Shots first rang out at the suburban Florida school shortly before the 2:40 p.m. dismissal time on Wednesday, as Cruz allegedly strolled the hallways of the school, firing at will on students and teachers. Videos taken from inside the school show students huddled under desks in search of shelter as screams and a voice shouting “Oh my god” rang out again and again.

Sarah Crescitelli, a freshman student who was in drama class when the shots started, texted her mother what she thought would be her final message, according to The New York Times: “If I don’t make it, I love you and I appreciate everything you did for me.”

Cruz was able to escape the chaos of students trying to flee the school but was arrested in Coral Springs, a neighboring city a couple miles from the school, about an hour later.

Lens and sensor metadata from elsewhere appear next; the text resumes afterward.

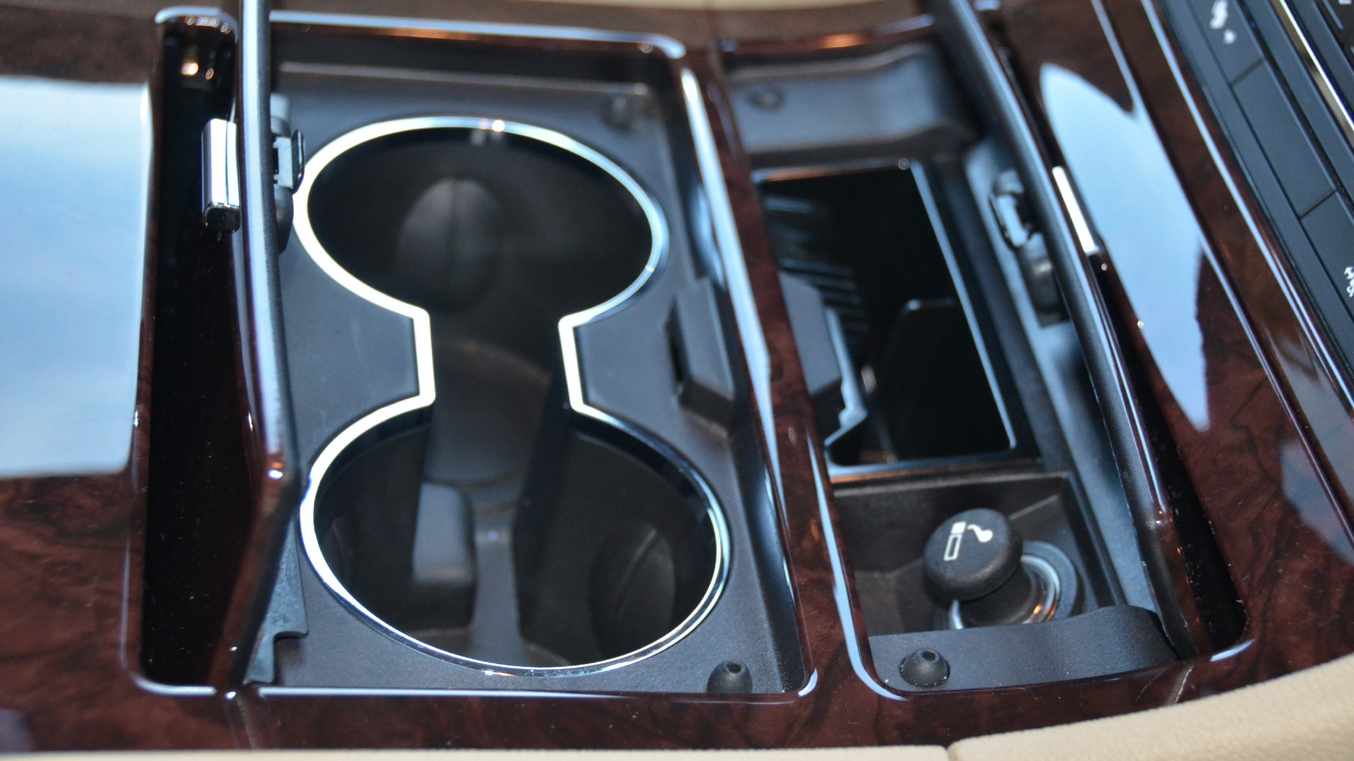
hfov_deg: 25.9
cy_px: 317
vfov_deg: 14.7
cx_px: 674
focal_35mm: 82
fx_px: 2944
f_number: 4.8
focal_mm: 52
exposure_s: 1/60
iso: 1600
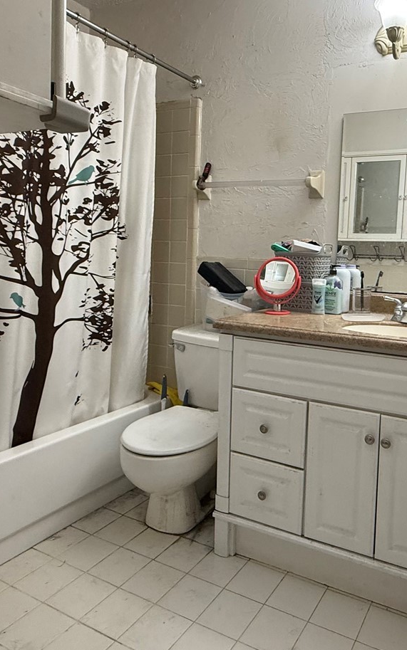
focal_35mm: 26
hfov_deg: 45.6
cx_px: 316
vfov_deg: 70.2
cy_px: 290
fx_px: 461
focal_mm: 2.22
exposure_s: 1/60
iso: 200
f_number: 2.2
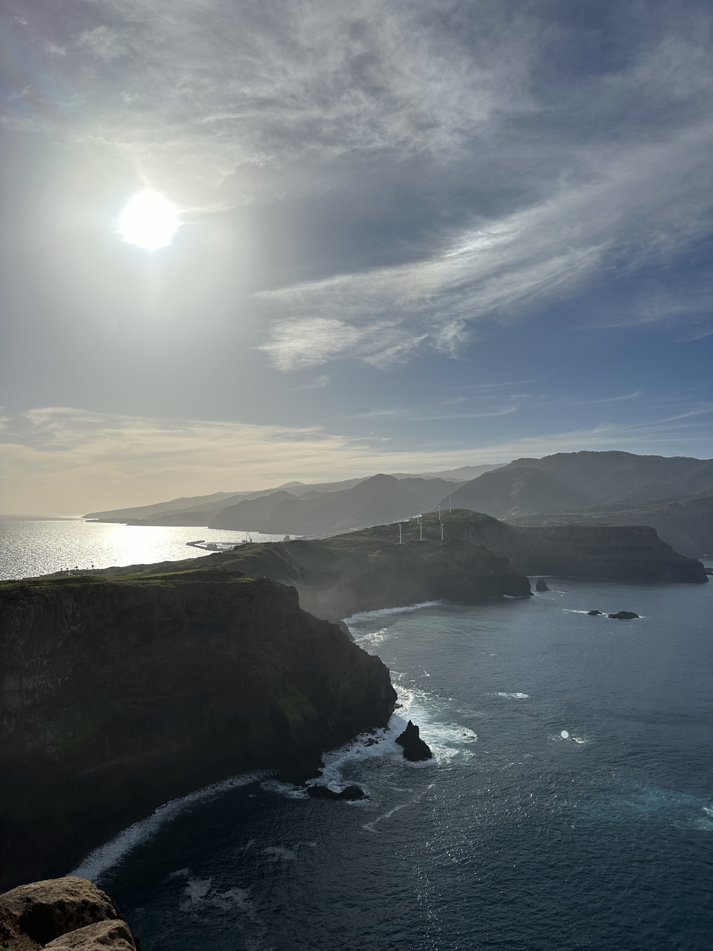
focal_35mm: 24
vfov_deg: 71.6
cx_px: 356
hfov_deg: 56.8
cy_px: 476
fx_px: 659
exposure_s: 1/22727
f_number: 1.78
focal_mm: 6.86
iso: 64
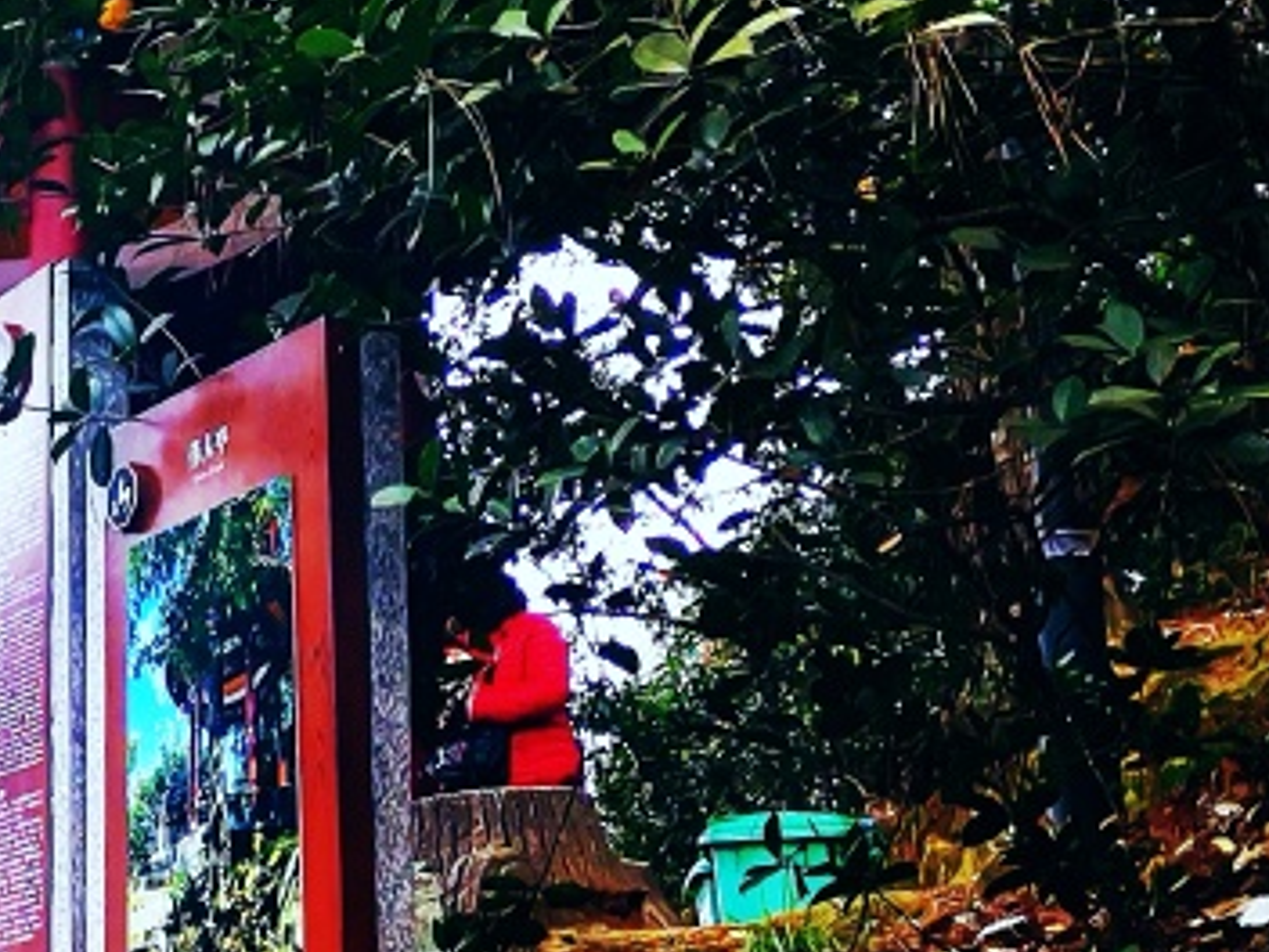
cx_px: -314
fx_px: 3373
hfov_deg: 19.8
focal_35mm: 92
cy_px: 389
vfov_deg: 16.1
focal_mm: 4.75
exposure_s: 1/100
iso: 50
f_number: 1.8
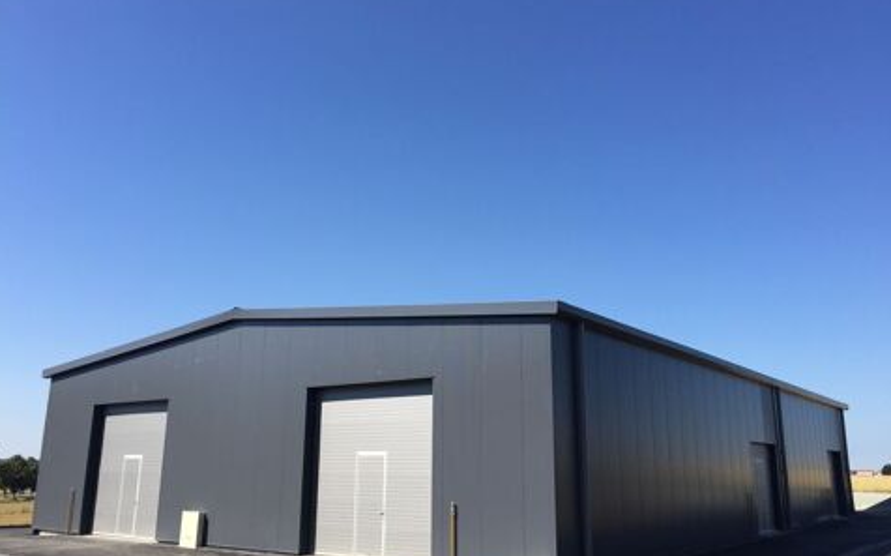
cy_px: 283
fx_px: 752
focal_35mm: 31
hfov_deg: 61.3
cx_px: 444
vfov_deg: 40.6
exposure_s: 1/1799
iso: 32
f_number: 2.2
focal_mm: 4.15
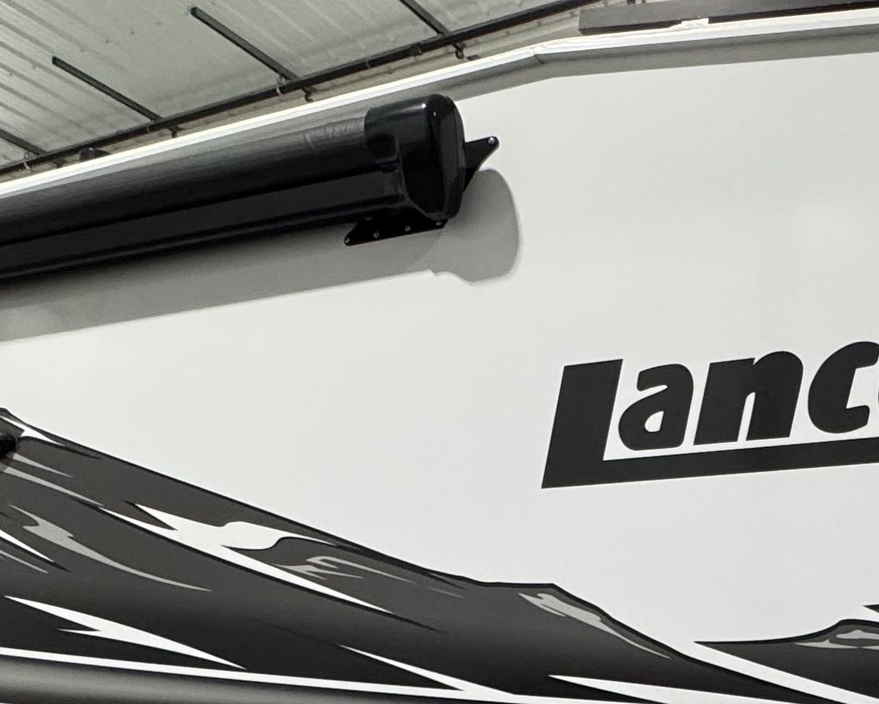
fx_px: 1275
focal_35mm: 49
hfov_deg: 36.9
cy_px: 846
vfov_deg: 27.2
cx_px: 690
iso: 250
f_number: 2.2
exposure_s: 1/120
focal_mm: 2.22
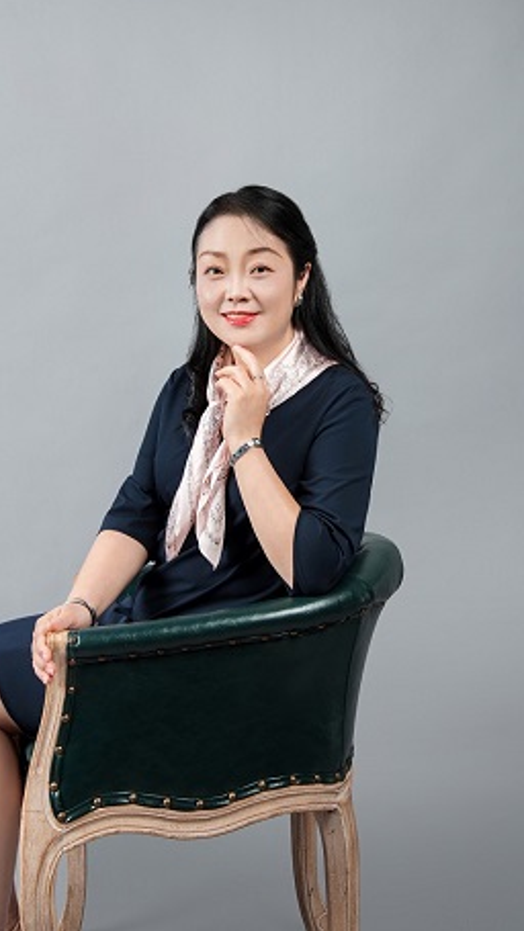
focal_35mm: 49
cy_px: 459
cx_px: 251
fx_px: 1210
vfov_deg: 42.1
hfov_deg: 24.4
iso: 80
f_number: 8
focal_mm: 46
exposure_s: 1/160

He arrived at the school heavily armed with “countless magazines,” Sheriff Israel said. Florida Senator Bill Nelson, citing information he learned from the FBI, emphasized how well-prepared Cruz was for the massacre, saying the gunman “wore a gas mask, had smoke grenades, and he set off the fire alarm so the kids would come out of the classrooms.”

A motive for the attack is not yet known, but Israel noted a football coach was among the dead and the son of a deputy sheriff was injured.

In what has become a darkly predictable part of the contours of mass killings in America, Cruz’s former classmates recalled him as a “troubled” young man who often talked about guns and killing animals, with one classmate telling local station WFOR that Cruz “always had guns on him.” Just as predictably, the AR-15 he used to carry out the attack was legally purchased.

On his social media profiles, Cruz posted explicitly about wanting to shoot people with his rifle and to kill members of law enforcement, and posted numerous photos of himself brandishing rifles and other weapons.

Cruz, who was adopted at birth, had been living with a family friend since around Thanksgiving, after his mother died of pneumonia on Nov. 1. A relative told the Sun-Sentinel that Cruz’s father had died of a heart attack years earlier, and that his mother sought out counseling for him at a young age.

“The family is devastated, they didn’t see this coming. They took him in and it’s a classic case of no good deed goes unpunished,” Jim Lewis, an attorney speaking on the family’s behalf, told the Florida paper. “He was a little quirky and he was depressed about his mom’s death, but who wouldn’t be?”

President Donald Trump has made no public appearances or speeches in connection with the shooting, but he has been tweeting.